Roy Harvey: So, it’s a great question, John, and not one that we have yet defined and certainly not communicated. And so we are looking across all the jurisdictions where we operate. As you can imagine, there is a lot of excitement about ELYSIS and a lot of excitement about who can be first. Canada of course, is one of the frontrunners because they have been so supportive of the technology, the technology as an investor, as supporting all of the work that’s being done in Canada right now. And obviously, they have a very attractive energy scheme as well. But I wouldn’t count out the U.S. as a potential location. Norway is another great place where we have had a lot of support from the government in a lot of different places. And so I would say that it is still very much open where that first application will happen.
And to be quite honest, as we watch the good results come in here over the course of 2023, it’s going to get more and more of an opportunity for us to decide where will that first application be. And as to when that first one will be built, what we have been saying is that by the end of 2024, we want the engineering package in place so that first metal can come out in 2026. So, it says we really need to get started building in across 24 and 25. So, it doesn’t give us a lot of time. It means we are coming up on a decision where that first location will be. It means we need to be interfacing with all of our host governments and our potential host governments and need to continue to see good progress on the actual success of those industrial-scale cells that are being operated today.
John Tumazos: As far as Refinery of the Future, yes?

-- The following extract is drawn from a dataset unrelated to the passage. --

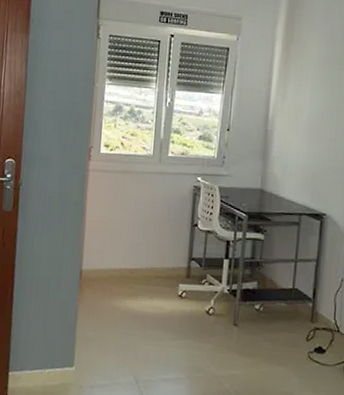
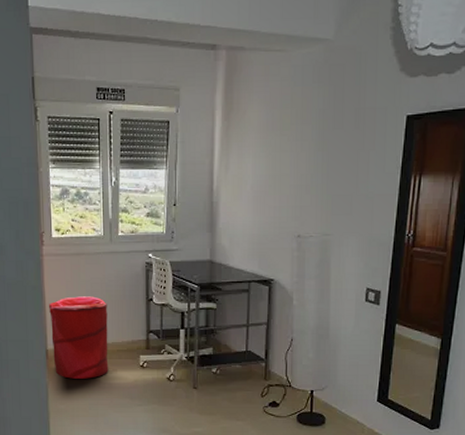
laundry hamper: none [87,215,150,306] -> present [49,296,109,379]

William Oplinger: Yes. As far as Refinery of the Future goes, John, and I will address that one quickly. Remember that Refinery of the Future is really a suite of processes that we are developing. Out of that suite of processes, there are some that we have talked about externally, for instance, mechanical vapor recompression and electric calcination. We have committed to do a pilot of mechanical vapor recompression in 2023 at the Wagerup facility, and we are getting some funding from the Australian government. Out of the $115 million that we are talking about return-seeking capital, MVR is included in that $115 million. So, while we have skinnied down our return-seeking and our sustaining capital, there are a handful of projects that are really critically important for us and MVR is one of them, and that’s included in those numbers.
As far as electric calcination, it’s a little bit farther away, and we need to prove out the technology at a smaller scale. So, it’s too early to say where that would be applied.